Researchers studied sleep habits and effects in an organic environment: the study participants’ homes. Participants wore motion sensors and filled out a sleep diary regarding bedtimes, morning alarms, ease of falling asleep and more.
Those who slept less reported feeling worse the next day, but not because they felt low energy. Rather, they reported fewer emotions such as enjoyment, enthusiasm and fulfillment.

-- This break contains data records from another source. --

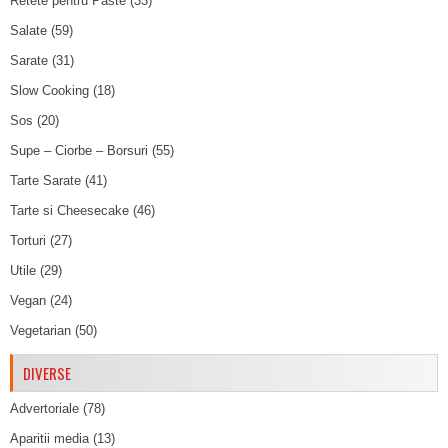
Retete pentru Paste
(33)
Salate
(59)
Sarate
(31)
Slow Cooking
(18)
Sos
(20)
Supe – Ciorbe – Borsuri
(55)
Tarte Sarate
(41)
Tarte si Cheesecake
(46)
Torturi
(27)
Utile
(29)
Vegan
(24)
Vegetarian
(50)
DIVERSE
Advertoriale
(78)
Aparitii media
(13)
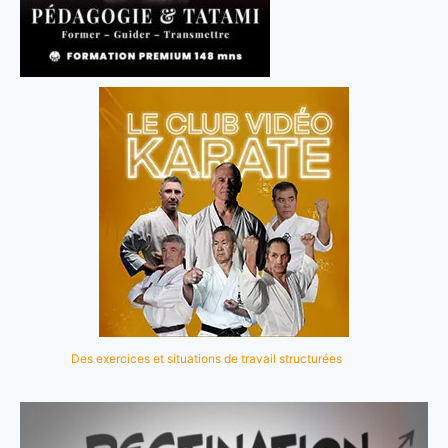
Des exercices et situations de travail structurées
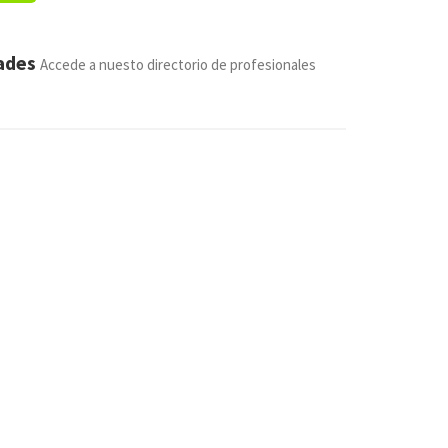
dades
Accede a nuesto directorio de profesionales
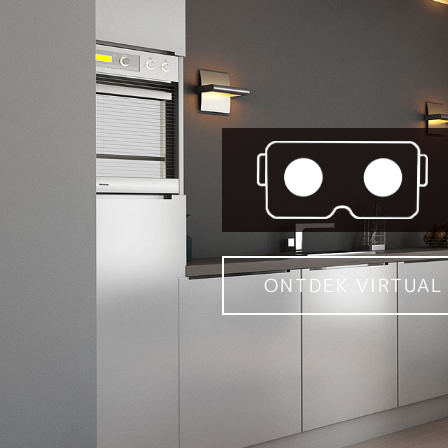
ONTDEK VIRTUAL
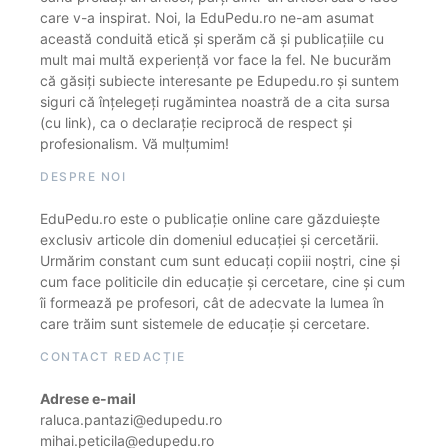
care v-a inspirat. Noi, la EduPedu.ro ne-am asumat
această conduită etică și sperăm că și publicațiile cu
mult mai multă experiență vor face la fel. Ne bucurăm
că găsiți subiecte interesante pe Edupedu.ro și suntem
siguri că înțelegeți rugămintea noastră de a cita sursa
(cu link), ca o declarație reciprocă de respect și
profesionalism. Vă mulțumim!
DESPRE NOI
EduPedu.ro este o publicație online care găzduiește
exclusiv articole din domeniul educației și cercetării.
Urmărim constant cum sunt educați copiii noștri, cine și
cum face politicile din educație și cercetare, cine și cum
îi formează pe profesori, cât de adecvate la lumea în
care trăim sunt sistemele de educație și cercetare.
CONTACT REDACȚIE
Adrese e-mail
raluca.pantazi@edupedu.ro
mihai.peticila@edupedu.ro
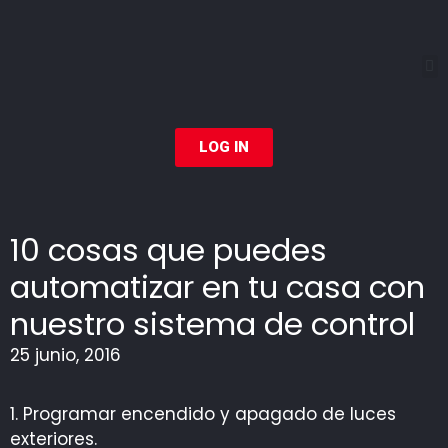
LOG IN
10 cosas que puedes
automatizar en tu casa con
nuestro sistema de control
25 junio, 2016
1. Programar encendido y apagado de luces
exteriores.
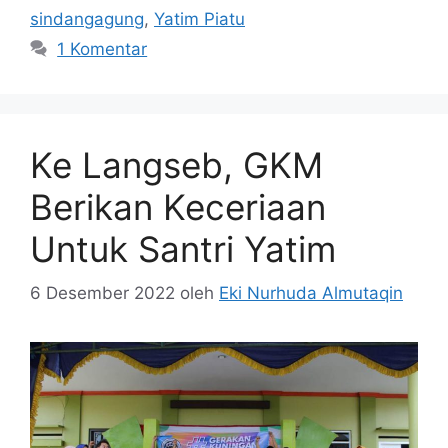
sindangagung
,
Yatim Piatu
1 Komentar
Ke Langseb, GKM
Berikan Keceriaan
Untuk Santri Yatim
6 Desember 2022
oleh
Eki Nurhuda Almutaqin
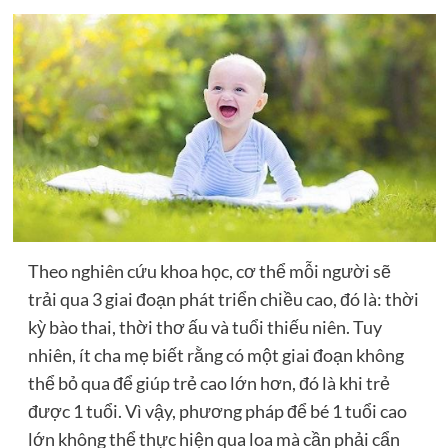
Theo nghiên cứu khoa học, cơ thể mỗi người sẽ
trải qua 3 giai đoạn phát triển chiều cao, đó là: thời
kỳ bào thai, thời thơ ấu và tuổi thiếu niên. Tuy
nhiên, ít cha mẹ biết rằng có một giai đoạn không
thể bỏ qua để giúp trẻ cao lớn hơn, đó là khi trẻ
được 1 tuổi. Vì vậy, phương pháp để bé 1 tuổi cao
lớn không thể thực hiện qua loa mà cần phải cẩn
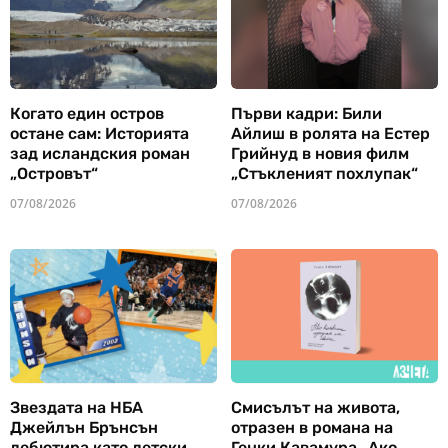
Когато един остров
Първи кадри: Били
остане сам: Историята
Айлиш в ролята на Естер
зад исландския роман
Грийнуд в новия филм
„Островът“
„Стъкленият похлупак“
07/08/2026
07/08/2026
Звездата на НБА
Смисълът на живота,
Джейлън Брънсън
отразен в романа на
дебютира като детски
Генки Кавамура „Ако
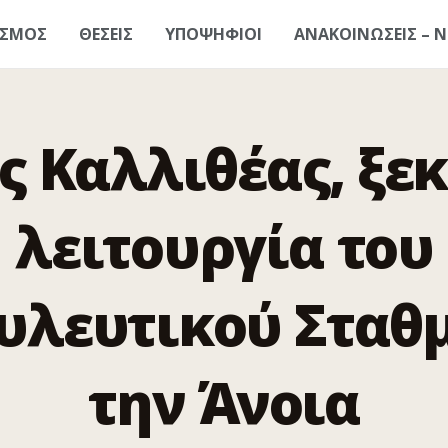
ΑΣΜΟΣ
ΘΕΣΕΙΣ
ΥΠΟΨΗΦΙΟΙ
ΑΝΑΚΟΙΝΩΣΕΙΣ – Ν
ς Καλλιθέας, ξεκ
λειτουργία του
υλευτικού Σταθμ
την Άνοια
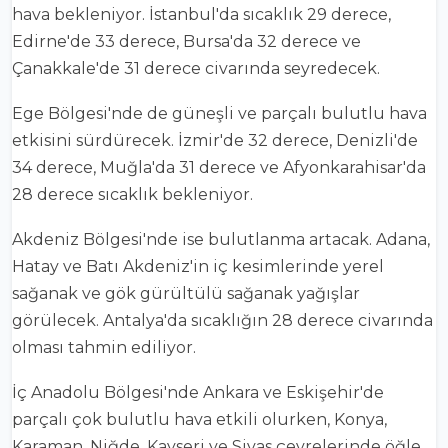
hava bekleniyor. İstanbul'da sıcaklık 29 derece,
Edirne'de 33 derece, Bursa'da 32 derece ve
Çanakkale'de 31 derece civarında seyredecek.
Ege Bölgesi'nde de güneşli ve parçalı bulutlu hava
etkisini sürdürecek. İzmir'de 32 derece, Denizli'de
34 derece, Muğla'da 31 derece ve Afyonkarahisar'da
28 derece sıcaklık bekleniyor.
Akdeniz Bölgesi'nde ise bulutlanma artacak. Adana,
Hatay ve Batı Akdeniz'in iç kesimlerinde yerel
sağanak ve gök gürültülü sağanak yağışlar
görülecek. Antalya'da sıcaklığın 28 derece civarında
olması tahmin ediliyor.
İç Anadolu Bölgesi'nde Ankara ve Eskişehir'de
parçalı çok bulutlu hava etkili olurken, Konya,
Karaman, Niğde, Kayseri ve Sivas çevrelerinde öğle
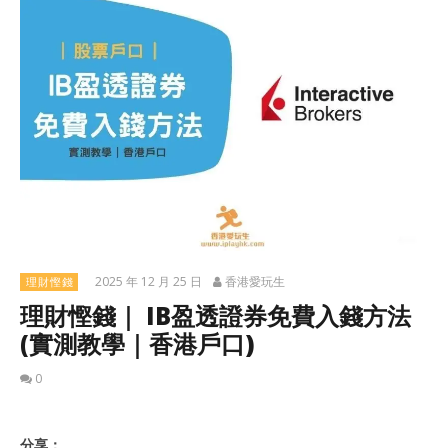
2025 年 12 月 25 日
香港愛玩生
理財慳錢
理財慳錢｜ IB盈透證券免費入錢方法
(實測教學｜香港戶口)
0
分享：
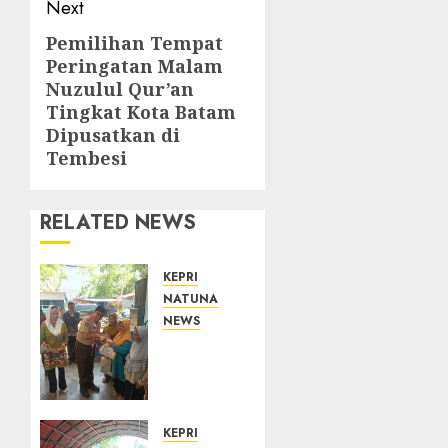
Next
Pemilihan Tempat
Next
Peringatan Malam
post:
Nuzulul Qur’an
Tingkat Kota Batam
Dipusatkan di
Tembesi
RELATED NEWS
KEPRI
NATUNA
NEWS
Dari
Ujung
Negeri,
Tower
Bersama
KEPRI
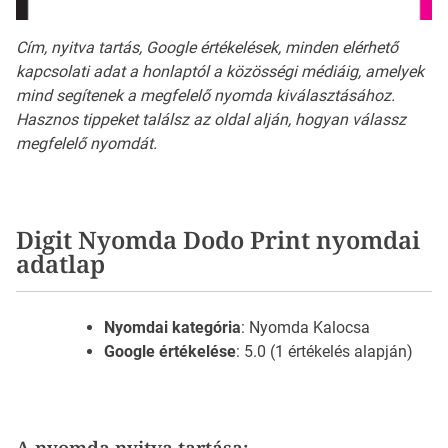
Cím, nyitva tartás, Google értékelések, minden elérhető
kapcsolati adat a honlaptól a közösségi médiáig, amelyek
mind segítenek a megfelelő nyomda kiválasztásához.
Hasznos tippeket találsz az oldal alján, hogyan válassz
megfelelő nyomdát.
Digit Nyomda Dodo Print nyomdai
adatlap
Nyomdai kategória
: Nyomda Kalocsa
Google értékelése
: 5.0 (1 értékelés alapján)
A nyomda nyitva tartása:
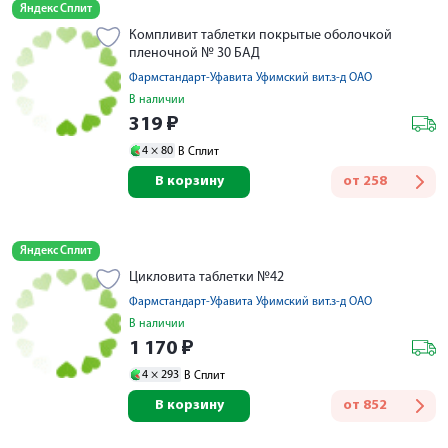
Яндекс Сплит
Компливит таблетки покрытые оболочкой
пленочной № 30 БАД
Фармстандарт-Уфавита Уфимский вит.з-д ОАО
В наличии
319
₽
4 ×
80
В Сплит
В корзину
от
258
Яндекс Сплит
Цикловита таблетки №42
Фармстандарт-Уфавита Уфимский вит.з-д ОАО
В наличии
1 170
₽
4 ×
293
В Сплит
В корзину
от
852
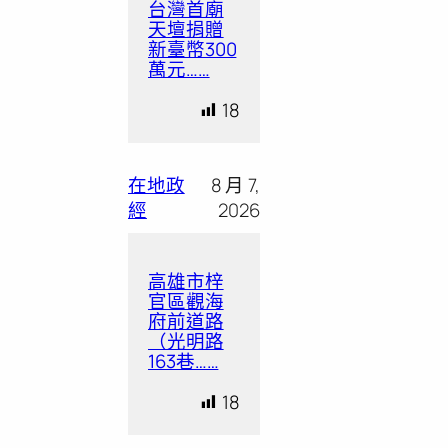
台灣首廟
天壇捐贈
新臺幣300
萬元……
18
在地政
8 月 7,
經
2026
高雄市梓
官區觀海
府前道路
（光明路
163巷……
18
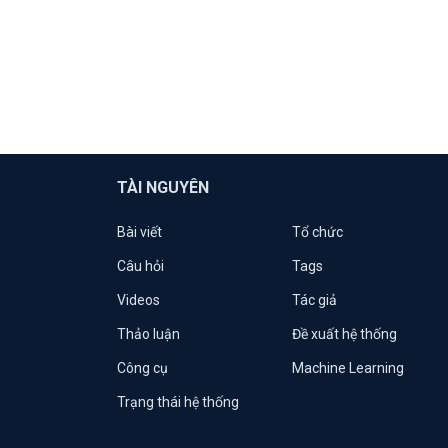
TÀI NGUYÊN
Bài viết
Tổ chức
Câu hỏi
Tags
Videos
Tác giả
Thảo luận
Đề xuất hệ thống
Công cụ
Machine Learning
Trạng thái hệ thống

Researchers believe less sleep could impact how capable people are at managing stress, both at work and at home. Less sleep was also associated with making impulsive decisions.
Crucially, the researchers felt their study portrayed a more accurate effect of sleep deprivation. In the past, some sleep deprivation studies limited participant sleep to four or five hours in a lab setting. Here, bedtimes were pushed just a couple of hours back, emphasizing the effect that even a slight disruption in sleep can have negative impacts, and people participated from the comfort of their home — or in this case, their own bed.
The study’s participants were predominantly women, so further research is needed to better understand the effects of catching those Z’s.
For now, consider this another bullet point on the lengthy list of reasons to get a good night’s sleep.